-------- DATA EXCERPTS --------
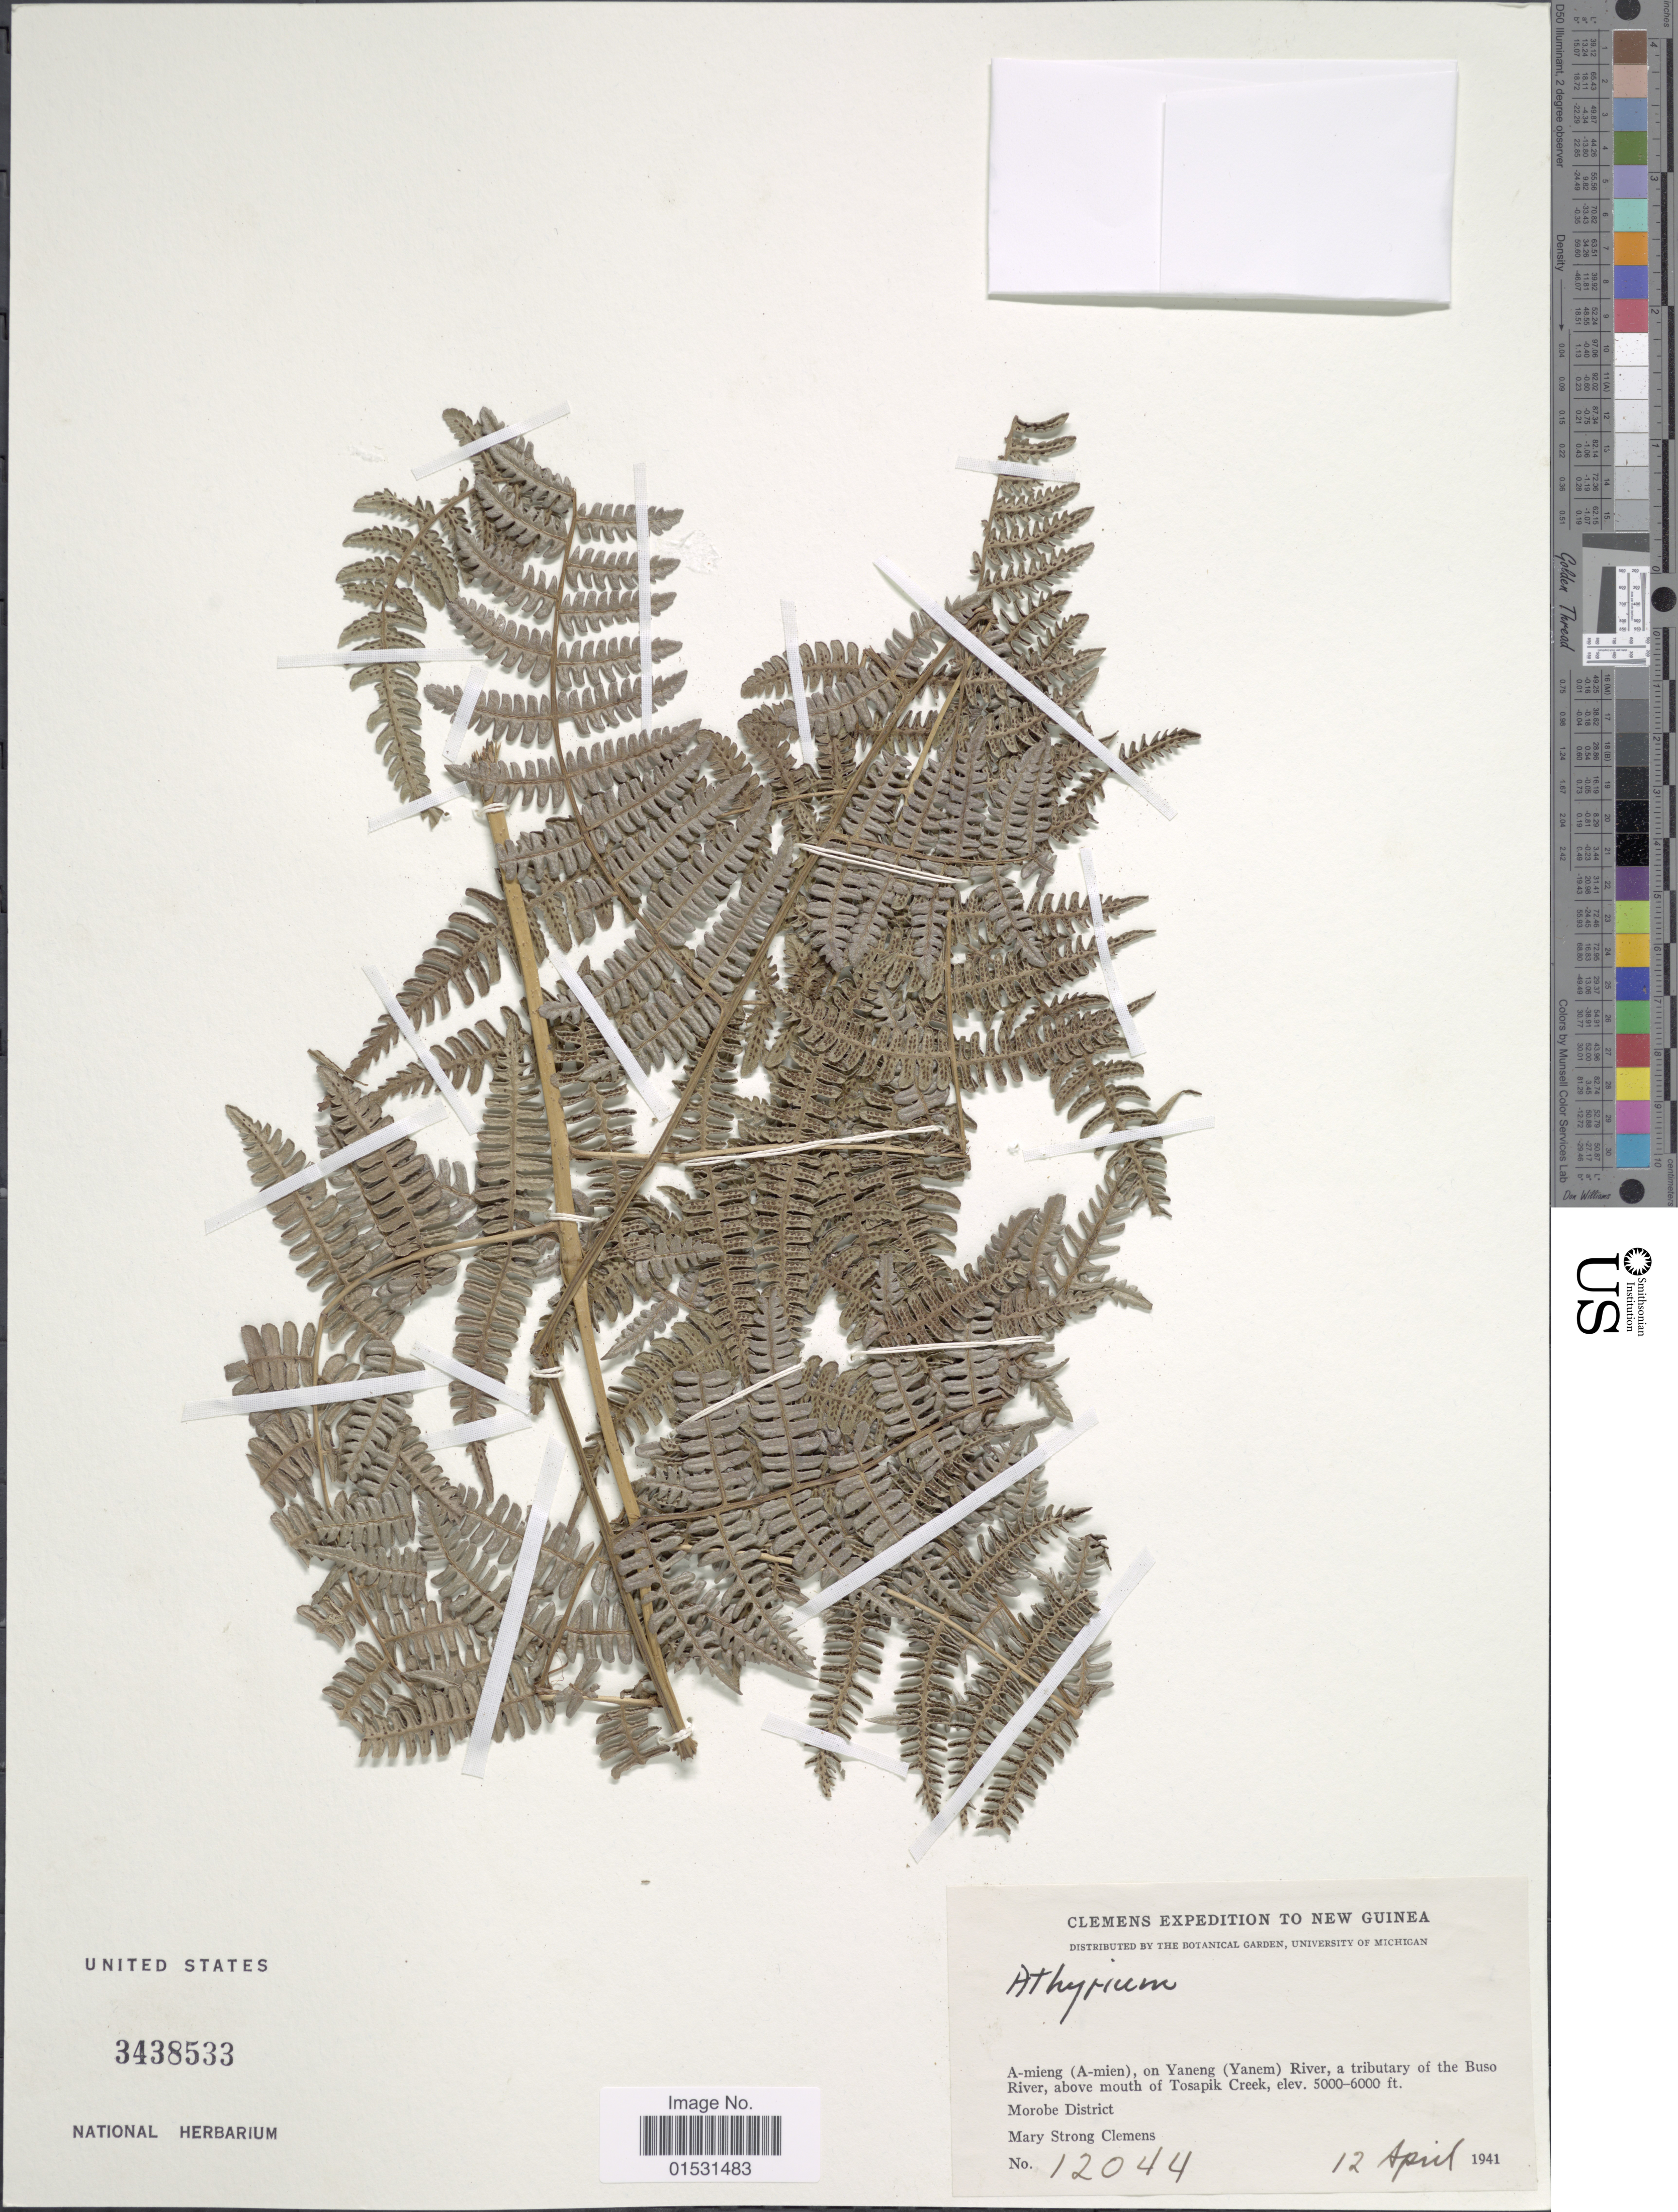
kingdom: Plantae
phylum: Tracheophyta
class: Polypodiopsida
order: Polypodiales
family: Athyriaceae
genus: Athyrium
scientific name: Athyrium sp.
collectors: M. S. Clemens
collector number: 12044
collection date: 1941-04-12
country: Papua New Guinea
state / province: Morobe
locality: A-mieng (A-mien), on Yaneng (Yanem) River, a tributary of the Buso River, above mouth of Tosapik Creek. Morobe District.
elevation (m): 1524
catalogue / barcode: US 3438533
--------
-------- DATA EXCERPTS --------
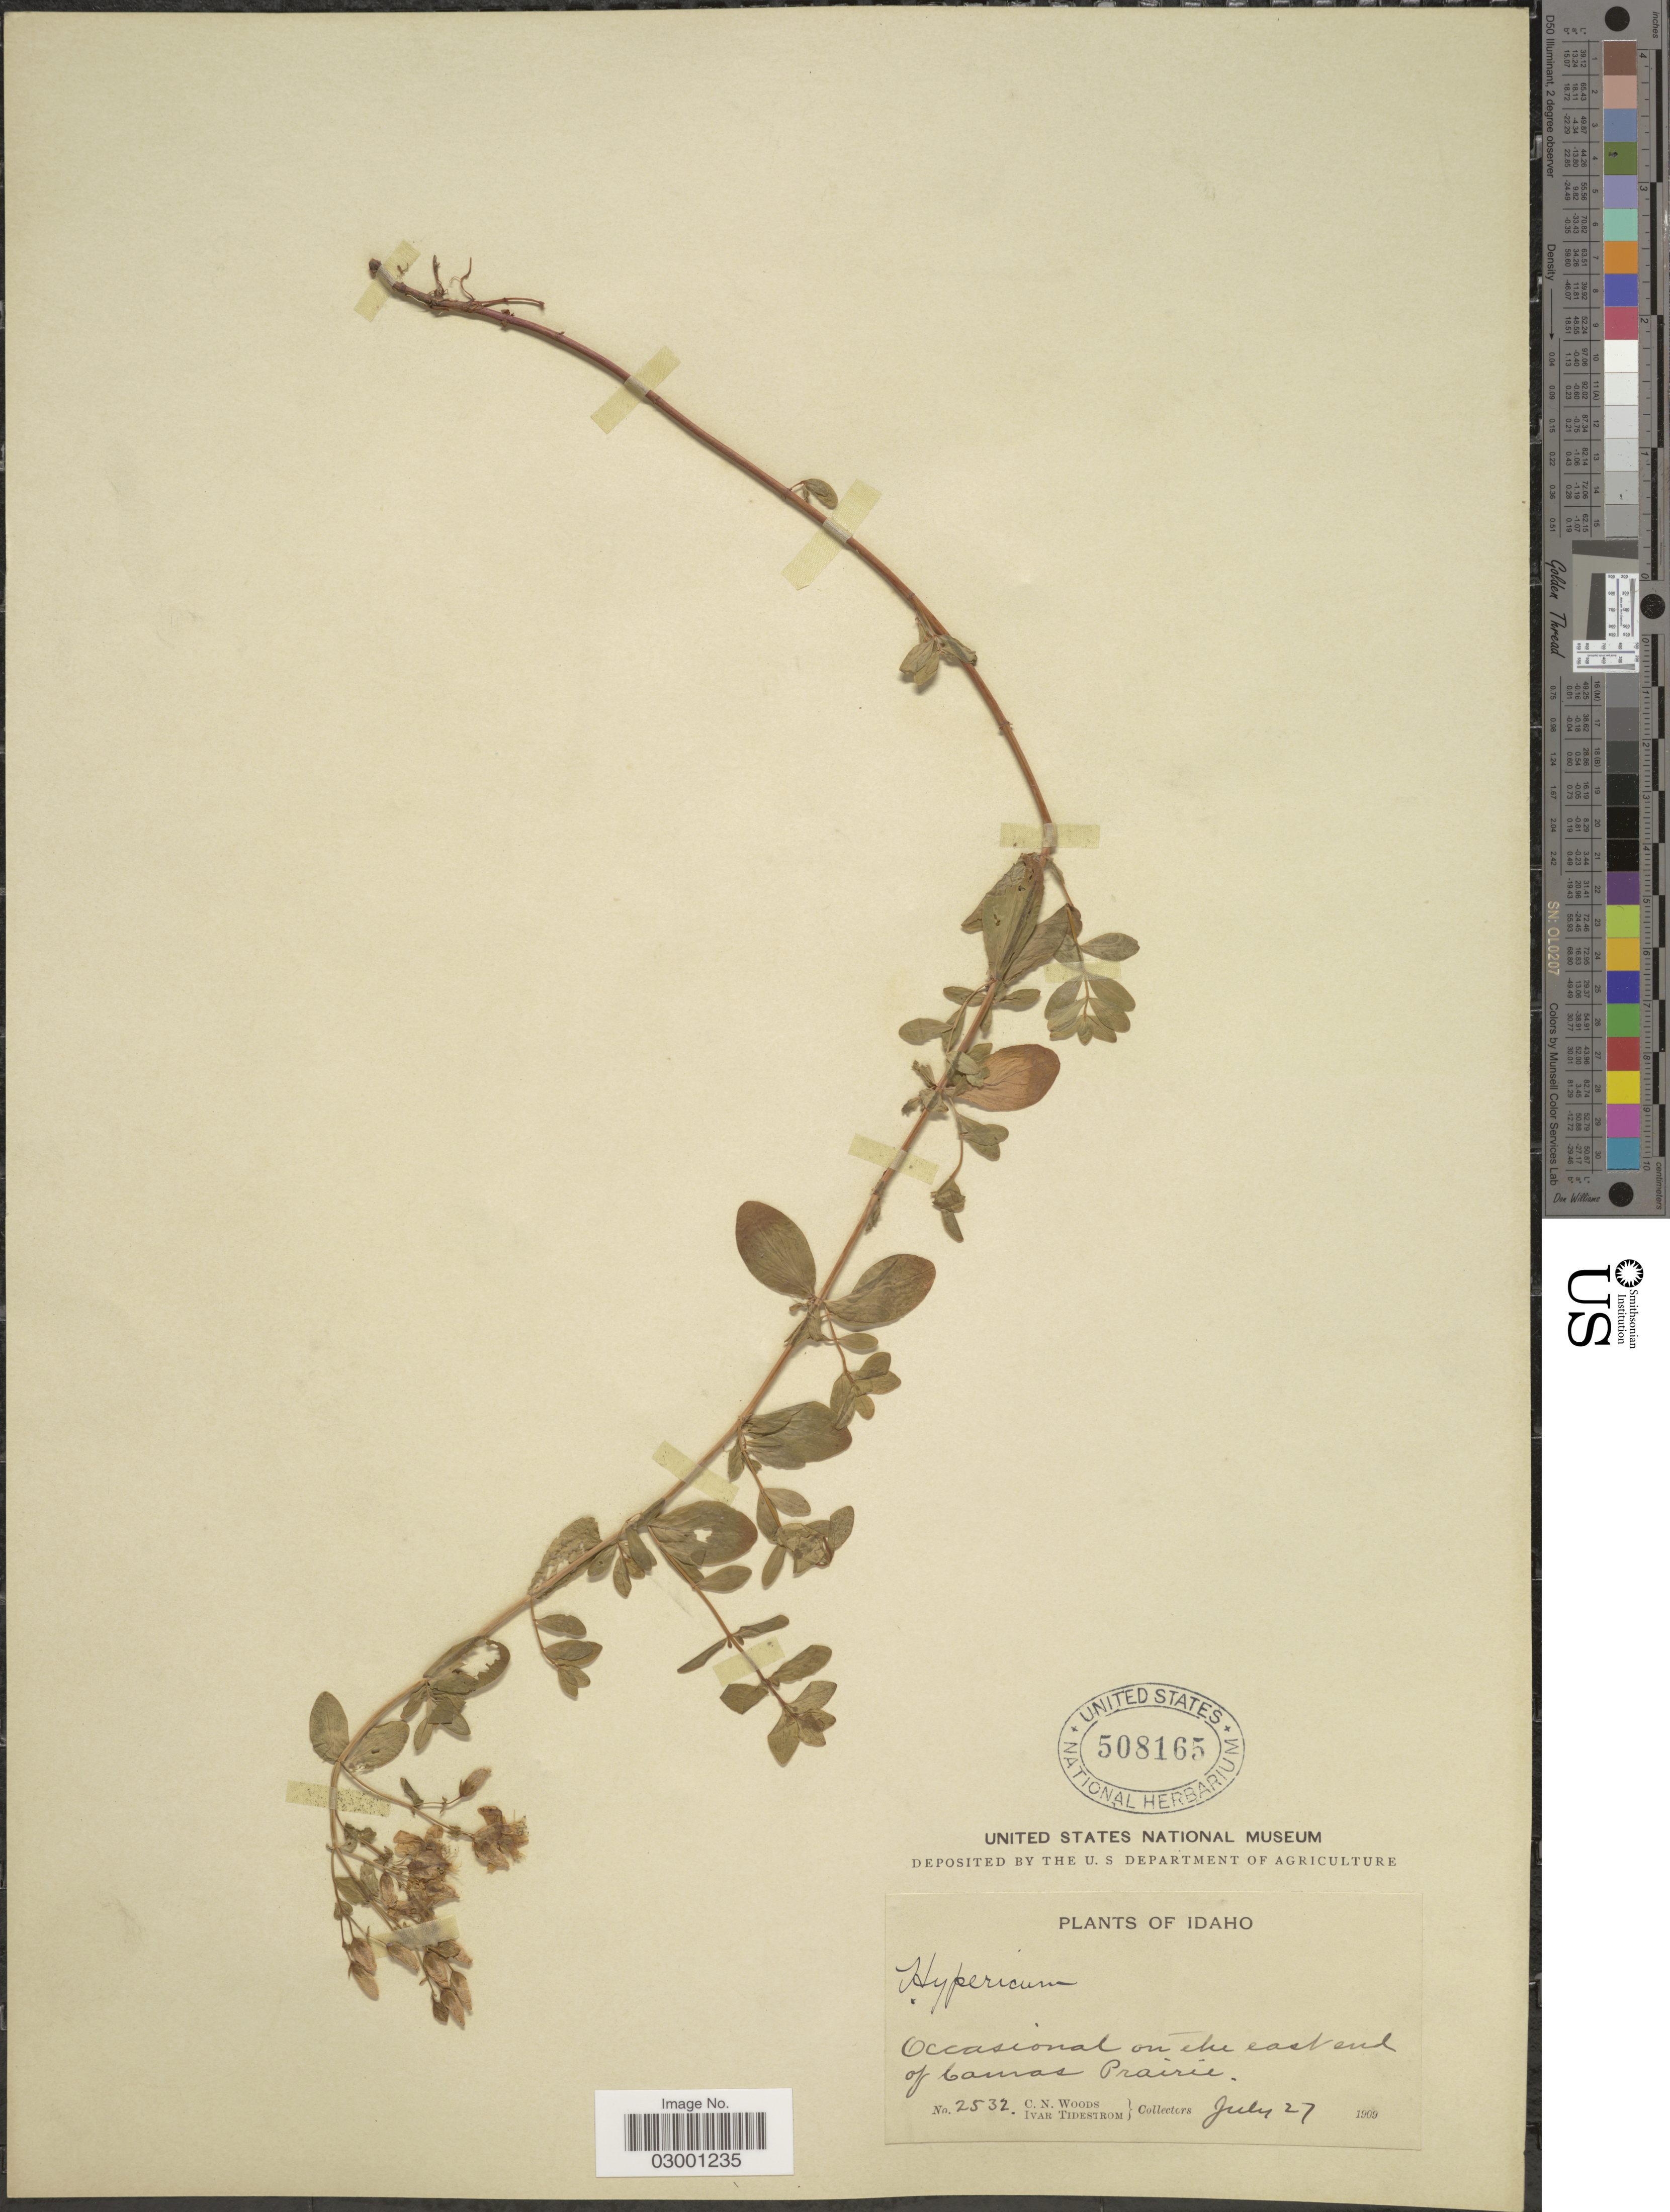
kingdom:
--------
> EXERCISE GOAL
Quote the lines of the first item word for word, starting with the line that has "kingdom: Plantae" and ending after the line that has "state / province: Morobe".

> THE REPLY
kingdom: Plantae
phylum: Tracheophyta
class: Polypodiopsida
order: Polypodiales
family: Athyriaceae
genus: Athyrium
scientific name: Athyrium sp.
collectors: M. S. Clemens
collector number: 12044
collection date: 1941-04-12
country: Papua New Guinea
state / province: Morobe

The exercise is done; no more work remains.